• [Vorliegender Text]:
Kommunikation mit dem anderen Elternteil
Eine gute Verständigung mit dem anderen Elternteil ist sehr wichtig, wenn es darum geht, die gemeinsame Erziehung nach einer Trennung zu gestalten. Hier finden Sie allgemeine Informationen zum Thema Kommunikation und Tipps, die Ihnen helfen können, sich besser mit dem anderen Elternteil auszutauschen.
geändert am 22.08.22 von Dr. Ulrike Lux und Dr. Janin Zimmermann Entwicklungs- und Familienpsychologie, Ludwig-Maximilians-Universität München

Das Wichtigste in Kürze
Hier finden Sie die Inhalte dieser Seite im Überblick
- Wie kann die Kommunikation mit dem anderen Elternteil gelingen?
- Welche Gesprächsregeln helfen in der Kommunikation mit dem anderen Elternteil?
Wie kann die Kommunikation mit dem anderen Elternteil gelingen?
Hier werden Ihnen zwei Grundsätze der Kommunikation aus der Forschung vorgestellt.

• [Bereitgestellte Angaben]:
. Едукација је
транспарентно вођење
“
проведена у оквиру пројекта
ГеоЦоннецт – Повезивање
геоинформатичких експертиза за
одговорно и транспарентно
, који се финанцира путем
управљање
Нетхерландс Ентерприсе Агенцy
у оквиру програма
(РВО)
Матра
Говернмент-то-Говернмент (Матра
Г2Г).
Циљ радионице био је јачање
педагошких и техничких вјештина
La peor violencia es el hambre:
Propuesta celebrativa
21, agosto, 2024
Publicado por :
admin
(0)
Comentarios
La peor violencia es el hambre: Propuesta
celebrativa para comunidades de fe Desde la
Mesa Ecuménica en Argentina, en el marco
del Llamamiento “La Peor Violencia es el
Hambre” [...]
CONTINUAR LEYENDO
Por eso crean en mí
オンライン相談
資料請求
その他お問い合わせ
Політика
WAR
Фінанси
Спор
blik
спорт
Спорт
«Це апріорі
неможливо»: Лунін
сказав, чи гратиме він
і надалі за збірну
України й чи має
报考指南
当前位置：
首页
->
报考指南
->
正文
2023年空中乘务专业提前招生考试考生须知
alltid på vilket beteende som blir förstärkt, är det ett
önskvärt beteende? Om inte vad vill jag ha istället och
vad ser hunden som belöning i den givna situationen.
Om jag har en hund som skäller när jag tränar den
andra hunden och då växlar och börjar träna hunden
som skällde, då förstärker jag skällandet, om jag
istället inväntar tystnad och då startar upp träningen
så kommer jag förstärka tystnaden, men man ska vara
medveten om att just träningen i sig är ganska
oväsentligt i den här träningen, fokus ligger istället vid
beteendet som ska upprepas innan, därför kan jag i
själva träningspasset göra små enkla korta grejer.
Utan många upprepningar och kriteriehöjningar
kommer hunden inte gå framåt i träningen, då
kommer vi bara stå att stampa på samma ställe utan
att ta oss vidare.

• [Aufgabe A]: Gib aus dem Text zur Elternkommunikation den Abschnitt zwischen „- Welche Gesprächsregeln“ und „der Forschung vorgestellt.“ einschließlich wortgetreu aus.
• [Aufgabe B]: Bitte gib die Zeilen der Liste vom Anfang bis zur Zeile mit „Comentarios“ einschließlich unverändert zurück.
Der Text zur Elternkommunikation und die Liste haben inhaltlich nichts miteinander zu tun.

• [Lösung A]:
- Welche Gesprächsregeln helfen in der Kommunikation mit dem anderen Elternteil?
Wie kann die Kommunikation mit dem anderen Elternteil gelingen?
Hier werden Ihnen zwei Grundsätze der Kommunikation aus der Forschung vorgestellt.

• [Lösung B]:
. Едукација је
транспарентно вођење
“
проведена у оквиру пројекта
ГеоЦоннецт – Повезивање
геоинформатичких експертиза за
одговорно и транспарентно
, који се финанцира путем
управљање
Нетхерландс Ентерприсе Агенцy
у оквиру програма
(РВО)
Матра
Говернмент-то-Говернмент (Матра
Г2Г).
Циљ радионице био је јачање
педагошких и техничких вјештина
La peor violencia es el hambre:
Propuesta celebrativa
21, agosto, 2024
Publicado por :
admin
(0)
Comentarios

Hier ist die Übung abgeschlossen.